● **EXERCISE GOAL**
Beginning at the line that holds "Image 6: EM" and continuing to the last line of the data below, transcribe every line word for word, without pictures.

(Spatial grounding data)
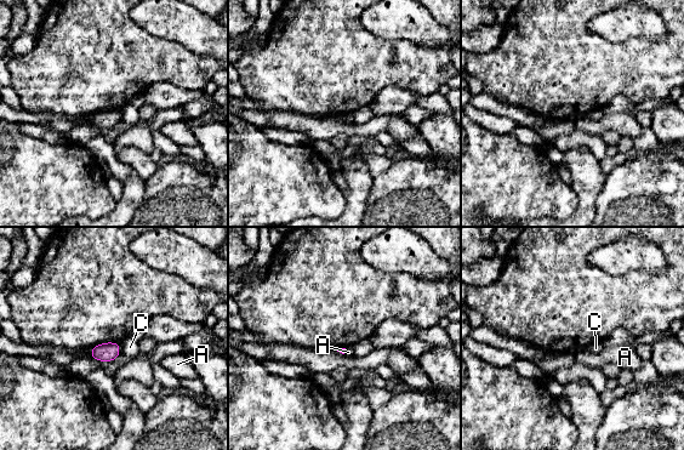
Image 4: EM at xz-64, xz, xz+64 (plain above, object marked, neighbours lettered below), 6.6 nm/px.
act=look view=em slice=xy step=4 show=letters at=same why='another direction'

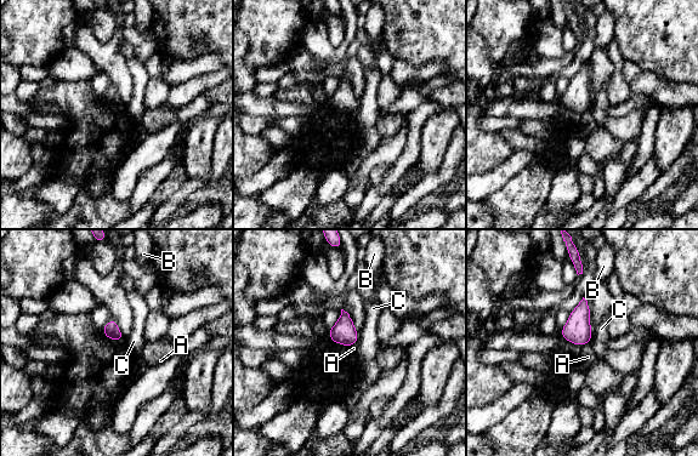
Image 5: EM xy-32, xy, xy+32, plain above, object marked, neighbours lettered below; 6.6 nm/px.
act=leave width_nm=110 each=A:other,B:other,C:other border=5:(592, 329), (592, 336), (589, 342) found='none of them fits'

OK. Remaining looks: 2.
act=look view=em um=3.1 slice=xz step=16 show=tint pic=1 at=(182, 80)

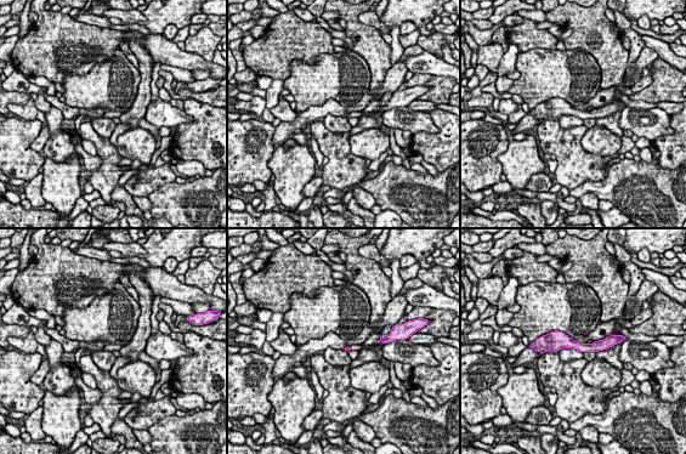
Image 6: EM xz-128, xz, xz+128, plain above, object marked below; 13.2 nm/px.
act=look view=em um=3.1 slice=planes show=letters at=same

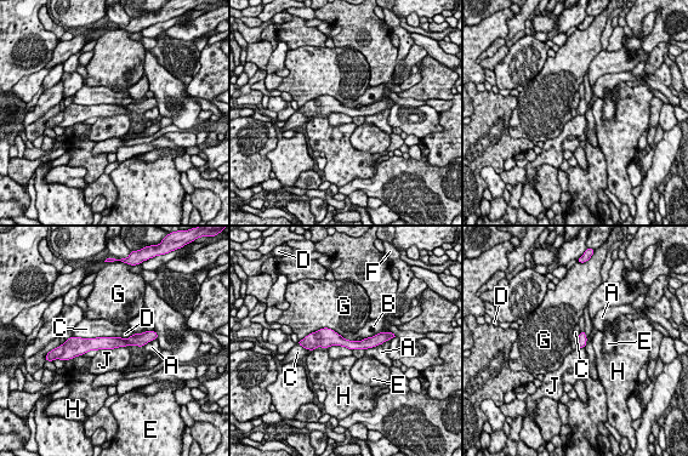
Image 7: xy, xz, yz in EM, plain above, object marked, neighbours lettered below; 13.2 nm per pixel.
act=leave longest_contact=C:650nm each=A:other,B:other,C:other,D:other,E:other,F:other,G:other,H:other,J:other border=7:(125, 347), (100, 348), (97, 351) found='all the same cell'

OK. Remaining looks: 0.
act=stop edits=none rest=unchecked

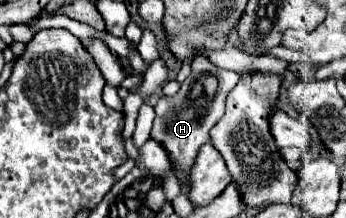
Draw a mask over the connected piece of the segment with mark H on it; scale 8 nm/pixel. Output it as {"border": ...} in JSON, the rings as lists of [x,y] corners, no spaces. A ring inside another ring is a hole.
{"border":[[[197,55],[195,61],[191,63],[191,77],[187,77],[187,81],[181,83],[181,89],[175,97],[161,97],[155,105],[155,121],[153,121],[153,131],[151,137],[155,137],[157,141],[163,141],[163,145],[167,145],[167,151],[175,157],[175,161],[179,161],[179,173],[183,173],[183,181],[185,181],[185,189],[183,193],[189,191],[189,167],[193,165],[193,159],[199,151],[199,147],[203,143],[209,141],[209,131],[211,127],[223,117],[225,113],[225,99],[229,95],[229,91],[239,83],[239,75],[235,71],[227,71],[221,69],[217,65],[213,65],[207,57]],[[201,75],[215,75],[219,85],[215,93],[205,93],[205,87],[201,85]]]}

● **COMPLETED TASK**
Image 6: EM xz-128, xz, xz+128, plain above, object marked below; 13.2 nm/px.
act=look view=em um=3.1 slice=planes show=letters at=same

Image 7: xy, xz, yz in EM, plain above, object marked, neighbours lettered below; 13.2 nm per pixel.
act=leave longest_contact=C:650nm each=A:other,B:other,C:other,D:other,E:other,F:other,G:other,H:other,J:other border=7:(125, 347), (100, 348), (97, 351) found='all the same cell'

OK. Remaining looks: 0.
act=stop edits=none rest=unchecked

Draw a mask over the connected piece of the segment with mark H on it; scale 8 nm/pixel. Output it as {"border": ...} in JSON, the rings as lists of [x,y] corners, no spaces. A ring inside another ring is a hole.
{"border":[[[197,55],[195,61],[191,63],[191,77],[187,77],[187,81],[181,83],[181,89],[175,97],[161,97],[155,105],[155,121],[153,121],[153,131],[151,137],[155,137],[157,141],[163,141],[163,145],[167,145],[167,151],[175,157],[175,161],[179,161],[179,173],[183,173],[183,181],[185,181],[185,189],[183,193],[189,191],[189,167],[193,165],[193,159],[199,151],[199,147],[203,143],[209,141],[209,131],[211,127],[223,117],[225,113],[225,99],[229,95],[229,91],[239,83],[239,75],[235,71],[227,71],[221,69],[217,65],[213,65],[207,57]],[[201,75],[215,75],[219,85],[215,93],[205,93],[205,87],[201,85]]]}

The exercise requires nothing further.